No deja de emocionarme el momento que vivimos con la Comunidad Atacameña tras la inauguración de las obras de conservación y puesta en valor del Tambo de Camar, realizada a fines de abril. Luego de años de trabajo, investigación, esfuerzos y aprendizajes, este sitio de valor arqueológico cobra vida y significado para su gente, para el país y el mundo.
Este tambo, definido como una posada o estación de paso utilizada por pueblos precolombinos, está ubicado a 67 kilómetros de San Pedro de Atacama, en un espacio aparentemente modesto del desierto, pero que en el pasado estuvo inserto un tramo del Camino del Inca o Qhapaq Ñan, que en 2014 fue declarado Patrimonio de la Humanidad.
Quienes lo hemos estudiado de cerca sabemos que guarda una historia enorme y cargada de sentido: conectó rutas, territorios y poblaciones, conservando huellas del tránsito y de la interacción entre atacameños, incas y pueblos del noroeste de Argentina y sur de Bolivia.
Las excavaciones permitieron no solo recuperar materialidades, sino reconstruir una historia que se manifiesta en su transformación con el tiempo, en sus silencios y su persistencia. No todos los sitios se comportan como Pompeya: no están congelados en el tiempo. El Tambo de Camar vivió, cambió, se deterioró, fue usado, reutilizado y hoy vuelve a ser puesto en valor.
Pero, más allá de los hallazgos científicos, el éxito de este proceso radica, en gran medida, en la participación activa de la comunidad, en su organización y en su claridad de propósito. Especialmente, en un país que muchas veces invisibiliza a los pueblos originarios y donde cuesta valorar el patrimonio material e inmaterial ancestral, lo que ha ocurrido aquí ofrece una lección ejemplificadora. El patrimonio no se hereda pasivamente; no basta con declarar su importancia desde un escritorio o con ponerle una placa.
El patrimonio se vive, se habita, se cuida; y, sobre todo, se comparte. La generosidad de la Comunidad de Camar, al abrir este espacio a visitantes, investigadores, escuelas, niños y niñas, es prueba de una visión que va más allá del reconocimiento: busca trascender.
Ahora que el Tambo cuenta con instalaciones interpretativas, con espacios para conservar objetos y abrir el conocimiento a todas y todos, es fundamental no perder el vínculo con su entorno humano. El peor destino que puede tener el patrimonio es el encierro. Guardado, oculto, olvidado, pierde sentido. Necesita estar vivo, mostrarse y brillar. Porque si no se visita, no se estudia y no se conserva, simplemente desaparece de la memoria.

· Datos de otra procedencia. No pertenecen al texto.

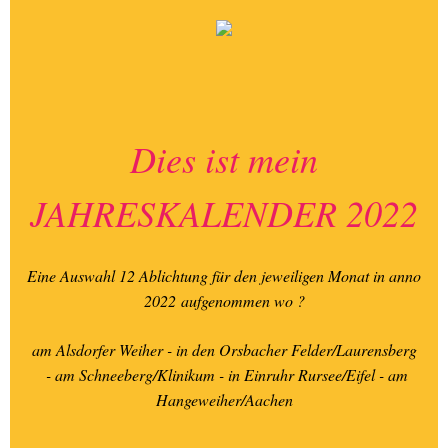
Dies ist mein
JAHRESKALENDER 2022
Eine Auswahl 12 Ablichtung für den jeweiligen Monat in anno
2022
aufgenommen wo ?
am Alsdorfer Weiher - in den Orsbacher Felder/Laurensberg
- am Schneeberg/Klinikum - in Einruhr Rursee/Eifel - am
Hangeweiher/Aachen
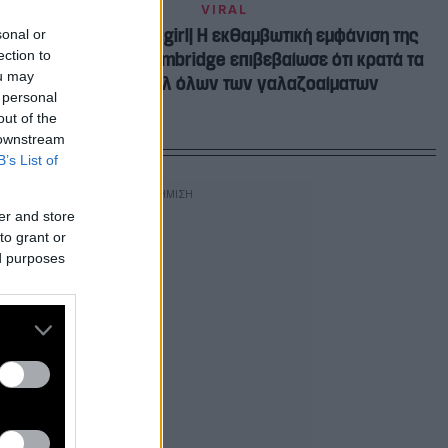
VIRAL
Το απόλυτο Bond girl| H εκθαμβωτική εμφάνιση της
sonal or
ection to
Δούκισσας του Cambridge επιβεβαίωσε ότι κρατά τα
ou may
ηνία του στυλ όλων των γαλαζοαίματων
 personal
out of the
 downstream
B’s List of
er and store
to grant or
ed purposes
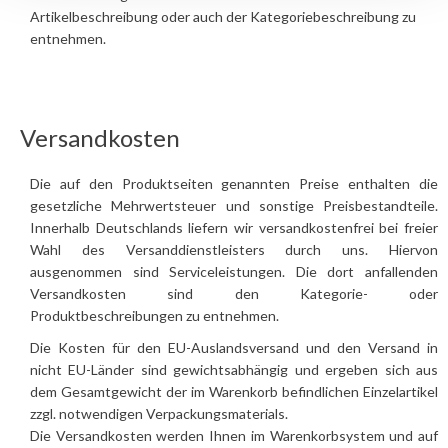
Artikelbeschreibung oder auch der Kategoriebeschreibung zu
entnehmen.
Versandkosten
Die auf den Produktseiten genannten Preise enthalten die
gesetzliche Mehrwertsteuer und sonstige Preisbestandteile.
Innerhalb Deutschlands liefern wir versandkostenfrei bei freier
Wahl des Versanddienstleisters durch uns. Hiervon
ausgenommen sind Serviceleistungen. Die dort anfallenden
Versandkosten sind den Kategorie- oder
Produktbeschreibungen zu entnehmen.
Die Kosten für den EU-Auslandsversand und den Versand in
nicht EU-Länder sind gewichtsabhängig und ergeben sich aus
dem Gesamtgewicht der im Warenkorb befindlichen Einzelartikel
zzgl. notwendigen Verpackungsmaterials.
Die Versandkosten werden Ihnen im Warenkorbsystem und auf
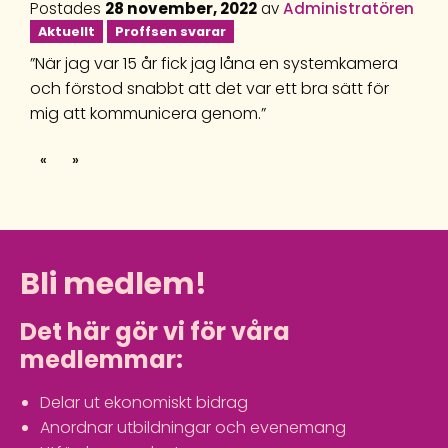
Postades
28 november, 2022
av
Administratören
Aktuellt
Proffsen svarar
”När jag var 15 år fick jag låna en systemkamera
och förstod snabbt att det var ett bra sätt för
mig att kommunicera genom.”
«
»
Bli medlem!
Det här gör vi för våra
medlemmar:
Delar ut ekonomiskt bidrag
Anordnar utbildningar och evenemang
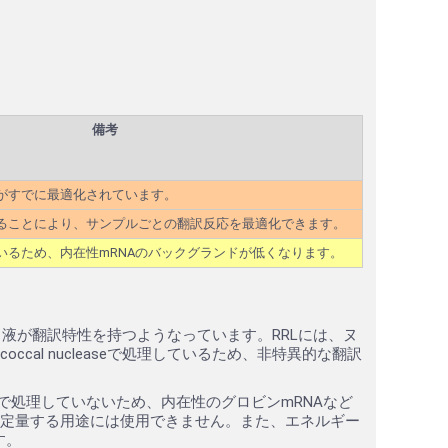
備考
がすでに最適化されています。
ることにより、サンプルごとの翻訳反応を最適化できます。
いるため、内在性mRNAのバックグランドが低くなります。
液が翻訳特性を持つようなっています。RRLには、ヌ
cal nucleaseで処理しているため、非特異的な翻訳
ccal nucleaseで処理していないため、内在性のグロビンmRNAなど
を定量する用途には使用できません。また、エネルギー
す。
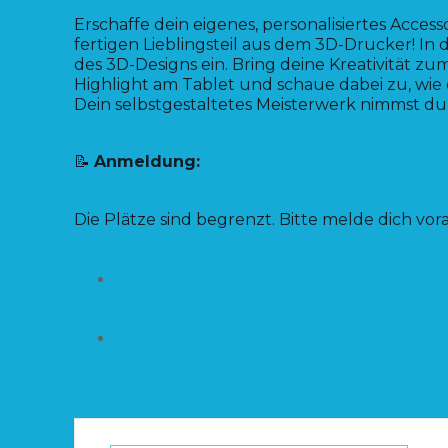
Erschaffe dein eigenes, personalisiertes Acces
fertigen Lieblingsteil aus dem 3D-Drucker! I
des 3D-Designs ein. Bring deine Kreativität zu
Highlight am Tablet und schaue dabei zu, wie 
Dein selbstgestaltetes Meisterwerk nimmst du
📝
Anmeldung:
Die Plätze sind begrenzt. Bitte melde dich vo
Hier klicken zur Anmeldung für den 3D-
Hier klicken zur Anmeldung für den 3D-S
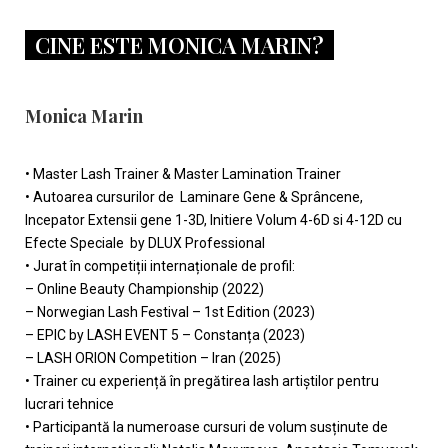
CINE ESTE MONICA MARIN?
Monica Marin
• Master Lash Trainer & Master Lamination Trainer
• Autoarea cursurilor de Laminare Gene & Sprâncene,
Incepator Extensii gene 1-3D, Initiere Volum 4-6D si 4-12D cu
Efecte Speciale by DLUX Professional
• Jurat în competiții internaționale de profil:
– Online Beauty Championship (2022)
– Norwegian Lash Festival – 1st Edition (2023)
– EPIC by LASH EVENT 5 – Constanța (2023)
– LASH ORION Competition – Iran (2025)
• Trainer cu experiență în pregătirea lash artiștilor pentru
lucrari tehnice
• Participantă la numeroase cursuri de volum susținute de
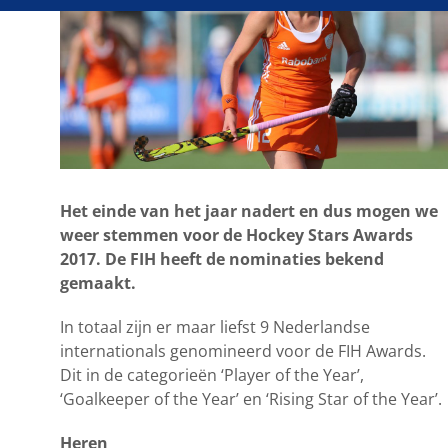
Het einde van het jaar nadert en dus mogen we
weer stemmen voor de Hockey Stars Awards
2017. De FIH heeft de nominaties bekend
gemaakt.
In totaal zijn er maar liefst 9 Nederlandse
internationals genomineerd voor de FIH Awards.
Dit in de categorieën ‘Player of the Year’,
‘Goalkeeper of the Year’ en ‘Rising Star of the Year’.
Heren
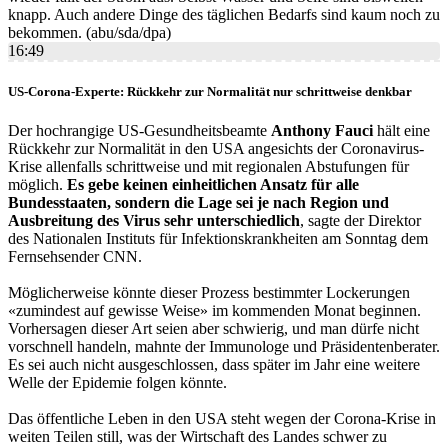
knapp. Auch andere Dinge des täglichen Bedarfs sind kaum noch zu
bekommen. (abu/sda/dpa)
16:49
US-Corona-Experte: Rückkehr zur Normalität nur schrittweise denkbar
Der hochrangige US-Gesundheitsbeamte
Anthony Fauci
hält eine
Rückkehr zur Normalität in den USA angesichts der Coronavirus-
Krise allenfalls schrittweise und mit regionalen Abstufungen für
möglich.
Es gebe keinen einheitlichen Ansatz für alle
Bundesstaaten, sondern die Lage sei je nach Region und
Ausbreitung des Virus sehr unterschiedlich
, sagte der Direktor
des Nationalen Instituts für Infektionskrankheiten am Sonntag dem
Fernsehsender CNN.
Möglicherweise könnte dieser Prozess bestimmter Lockerungen
«zumindest auf gewisse Weise» im kommenden Monat beginnen.
Vorhersagen dieser Art seien aber schwierig, und man dürfe nicht
vorschnell handeln, mahnte der Immunologe und Präsidentenberater.
Es sei auch nicht ausgeschlossen, dass später im Jahr eine weitere
Welle der Epidemie folgen könnte.
Das öffentliche Leben in den USA steht wegen der Corona-Krise in
weiten Teilen still, was der Wirtschaft des Landes schwer zu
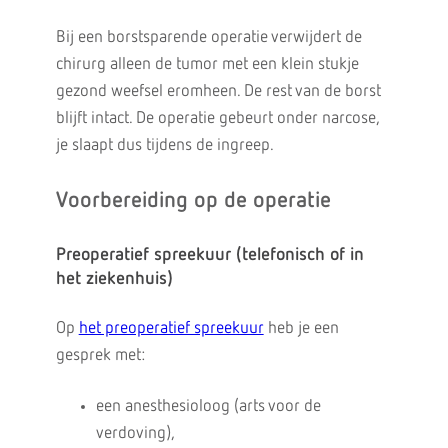
Bij een borstsparende operatie verwijdert de
chirurg alleen de tumor met een klein stukje
gezond weefsel eromheen. De rest van de borst
blijft intact. De operatie gebeurt onder narcose,
je slaapt dus tijdens de ingreep.
Voorbereiding op de operatie
Preoperatief spreekuur (telefonisch of in
het ziekenhuis)
Op
het preoperatief spreekuur
heb je een
gesprek met:
een anesthesioloog (arts voor de
verdoving),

Por eso hago un llamado a que este lugar siga siendo sostenido, habitado y respetado por quienes lo rodean y lo sienten suyo. A que múltiples actores -científicos, comunidades, estudiantes, autoridades- se encuentren aquí. A que el sitio no se convierta en una simple postal, sino en un punto de partida. Agradezco haber contribuido, aunque sea un poco, a que este proyecto se concretara.
Y agradezco aún más a quienes hoy lo toman en sus manos, lo proyectan hacia el futuro y lo mantienen vivo. Porque el Tambo de Camar no solo guarda el pasado, sino que nos conecta con lo que fuimos, somos y lo que seremos.
*Mauricio Uribe, director del Departamento de Antropología de la U. de Chile Representante Sociedad Chilena de Arqueología en el Consejo de Monumentos Nacionales.